Unsurprisingly, the backlash to Gillette’s new ad has been swift. It was uploaded just over 48 hours ago and has already racked up over three million views. But the verdict on YouTube is clear: it’s been *liked* 60,000 times, and *disliked* a whopping 315,000 times. Tweeters and commenters are threatening boycotts unless Gillette apologizes. ‘In less than two minutes you managed to alienate your biggest sales group for your products. Well done’, wrote one viewer. It’s quickly become the latest battle in the never-ending online culture war. Piers Morgan, inevitably, has weighed in.

But the occasional histrionics aside, Gillette’s customers have a right to be irked. They want razors, not lectures. And those currently defending the ad, those wondering breathlessly why anyone would have a problem with men not battering one another or groping women, are missing the point. The thing about virtue-signaling is that it assumes that ordinary people are not virtuous, that basic decency is something they have to have drilled into them by their supposed betters. Indeed, the whole idea of ‘toxic masculinity’ — a student-politics talking point that has somehow gone mainstream — assumes that most blokes are default bores and sex pests.

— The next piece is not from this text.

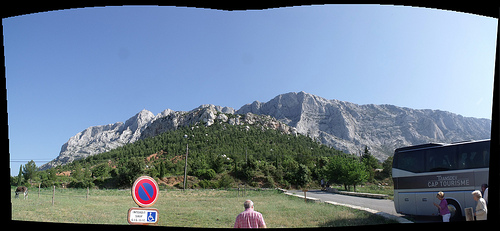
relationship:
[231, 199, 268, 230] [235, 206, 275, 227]
man wears purple shirt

The strange thing here is that Gillette probably knew this ad wouldn’t go down well. A cynic might suggest this was just an attempt to engineer free publicity. What other ad campaign could have got Gillette trending on a Tuesday morning? But what’s stranger still is that the bigwigs behind it seem completely sincere. Gary Coombe, president of ‘global grooming’ at Procter and Gamble, Gillette’s parent company, says ‘the decision to publicly assert our beliefs while celebrating men who are doing things right was an easy choice that makes a difference’. Gillette is apparently now reviewing ‘all public-facing content’ to ensure they ‘reflect the ideals of Respect, Accountability and Role Modeling’, he says.

This all sounds very noble. But it’s not. It is just the modern-day blight of right-on snobbery infecting the corporate world and a sign that, in these increasingly polarized times, there is no corner of life that will not be needlessly politicized by those who think they know better. Down with this woke capitalism.